Tasks to perform →
(1) In the article on cult musical comedies, who co-scored Cannibal! The Musical with Trey Parker?
(2) Pick up the article on cult musical comedies after its last sentence, the one about "Shpadoinkle," and keep writing in the same voice.

Document section →
I’m not sure that there is as enjoyable a film genre as the musical, and it’s one that is often derided more than any other, except maybe for horror films. Even when a joyful and technically dazzling pastiche picture like La La Land appears there’s an almost instant backlash from cynical types determined not to enjoy a picture that celebrates the Hollywood tradition, reflecting genre conventions and epitomising the very concept of “light entertainment”.

The following list, not at all meant to be definitive, instead makes for a wonderful starting point for experiencing some of the weirdest, oddest, and most enjoyable musical comedies around. They’re listed in an order of personal preference for the author but that doesn’t mean they aren’t fluid and malleable.

Many of these films herein wear their cult status like a badge of honor, and I suggest that many of the movies mentioned here are best viewed in a midnight setting, at the meeting place of nostalgia and the unshakably strange.

 

20. Cannibal! The Musical (1993)

Cannibal The Musical (1993)

This pitch-black musical comedy from a pre-South Park Trey Parker is loosely based on the real-life prospector Alferd Packer––who confessed to cannibalism during the winter of 1874 while stranded in the Colorado mountains. Parker, who directed, wrote, produced, and co-scored (with Rich Sanders) takes the morbid, satirical, often mean-spirited approach––Cannibal! The Musical is a Troma production, after all––and, while crass and crude, is frequently sharp, chaffing and ingenious in its poking and prodding at society’s hypocrisy.

Once you move past the “Eww factor”, Cannibal! has some funny and hilariously upbeat songs, most notably “Shpadoinkle”, which slyly upends and mocks the Rodgers & Hammerstein musical Oklahoma!, namely “Oh, What a Beautiful Morning”.

Material shown →
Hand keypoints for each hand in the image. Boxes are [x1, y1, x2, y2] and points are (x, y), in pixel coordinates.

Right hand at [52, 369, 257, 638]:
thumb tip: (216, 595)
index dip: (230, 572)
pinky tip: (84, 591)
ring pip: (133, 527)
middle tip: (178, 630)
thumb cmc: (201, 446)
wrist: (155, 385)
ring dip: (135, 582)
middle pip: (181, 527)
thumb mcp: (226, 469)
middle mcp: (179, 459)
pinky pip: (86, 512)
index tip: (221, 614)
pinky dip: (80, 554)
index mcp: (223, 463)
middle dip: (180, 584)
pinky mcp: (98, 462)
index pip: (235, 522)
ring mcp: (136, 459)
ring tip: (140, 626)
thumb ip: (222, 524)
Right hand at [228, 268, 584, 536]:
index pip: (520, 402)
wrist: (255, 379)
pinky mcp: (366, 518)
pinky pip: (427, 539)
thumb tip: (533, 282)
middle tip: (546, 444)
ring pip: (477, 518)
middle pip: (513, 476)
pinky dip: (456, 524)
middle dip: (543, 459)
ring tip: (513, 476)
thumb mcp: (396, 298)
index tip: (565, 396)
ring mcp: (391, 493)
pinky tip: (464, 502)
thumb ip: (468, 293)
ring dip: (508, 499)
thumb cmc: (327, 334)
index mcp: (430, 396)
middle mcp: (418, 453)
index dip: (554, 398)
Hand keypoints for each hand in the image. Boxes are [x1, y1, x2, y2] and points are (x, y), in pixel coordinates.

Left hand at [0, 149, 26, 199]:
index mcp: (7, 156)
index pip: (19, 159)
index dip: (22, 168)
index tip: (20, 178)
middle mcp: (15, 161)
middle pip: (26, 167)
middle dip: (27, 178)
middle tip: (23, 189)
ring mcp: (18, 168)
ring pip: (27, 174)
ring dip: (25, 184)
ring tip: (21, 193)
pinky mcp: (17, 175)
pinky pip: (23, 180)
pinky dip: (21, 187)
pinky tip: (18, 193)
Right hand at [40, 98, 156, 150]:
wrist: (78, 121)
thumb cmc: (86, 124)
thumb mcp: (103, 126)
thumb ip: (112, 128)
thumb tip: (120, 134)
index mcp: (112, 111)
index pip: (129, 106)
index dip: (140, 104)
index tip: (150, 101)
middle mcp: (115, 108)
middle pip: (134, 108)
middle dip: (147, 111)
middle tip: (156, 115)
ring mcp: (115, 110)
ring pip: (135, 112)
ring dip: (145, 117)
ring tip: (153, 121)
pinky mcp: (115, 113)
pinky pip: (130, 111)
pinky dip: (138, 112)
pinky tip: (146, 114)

Results →
(1) Rich Sanders

(2)
On the subject of unconventional Troma Entertainment musicals, also well worth a watch is Lloyd Kaufman’s Poultrygeist: Night of the Chicken Dead (2006).

 

19. Romance & Cigarettes (2005)

Romance & Cigarettes (2005)

This affectionate homage to romantic comic operas of yore with a modern twist is a passion project from writer/director John Turturro and the results are weird and welcome if you’re into madhouse musicals. The impressive ensemble cast includes Steve Buscemi, Bobby Cannavale, James Gandolfini, Eddie Izzard, Susan Sarandon, Amy Sedaris, Kate Winslet, and Christopher Walken.

The plot is playfully convoluted and more than a little cray cray; something about a New York ironworker named Nick Murder (Gandolfini), his wife Kitty Kane (Sarandon), their three grown daughters, the romantic complications of all and a fiery redhead named Tula (Winslet).

This is the film that Roger Ebert raved “is the real thing, a film that breaks out of Hollywood jail with audacious originality, startling sexuality, heartfelt emotions and an anarchic liberty.”

 

18. Pennies from Heaven (1981)

Pennies from Heaven

Working from a Dennis Potter (The Singing Detective) screenplay, director Herbert Ross (Goodbye, Mr. Chips) delivers an odd, artful, shambolic, and exuberant 1930s-set musical. Steve Martin plays it straight as Arthur Parker, a Depression-era sheet-music salesman with some serious relationship issues. His wife Joan (Jessica Harper) has lost interest in their marriage and his recent acquaintance, Eileen (Bernadette Peters) seems more his style.

Ross’ film is heavily stylized, most of the musical numbers involve the game cast lip-synching to popular tunes from the 20s and 30s (such as the Fred Astaire/Ginger Rogers hits “”Let’s Face the Music and Dance”, the Ethel Merman staple “”Life is Just a Bowl of Cherries” and the titular hit from 1936, “Pennies from Heaven”).

“Pennies from Heaven is the most emotional movie musical I’ve ever seen,” raved Pauline Kael, adding: “It’s a stylized mythology of the Depression which uses the popular songs of the period as expressions of people’s deepest longings––for sex, for romance, for money, for a high good time… there was never a second when I wasn’t fascinated by what was happening on the screen.”

While Pennies from Heaven was a box-office bomb back in 1981, the passing years have been kind to this singularly strange film, now considered a cult classic and something of a misunderstood movie miracle.

 

17. Tenacious D in the Pick of Destiny (2006)

Tenacious D in the Pick of Destiny (2006)

Sadly, the cinematic debut of LA-based comedy rock duo Tenacious D (Jack Black and Kyle Gass) wasn’t the hit that fans hoped it would be. Still, considering the quality of the songs and the caliber of cameos in the film––including Ronnie James Dio, Meat Loaf, John C. Reilly, Ben Stiller, and David Grohl as Satan––it looks like Pick of Destiny was destined for capricious cult status all along.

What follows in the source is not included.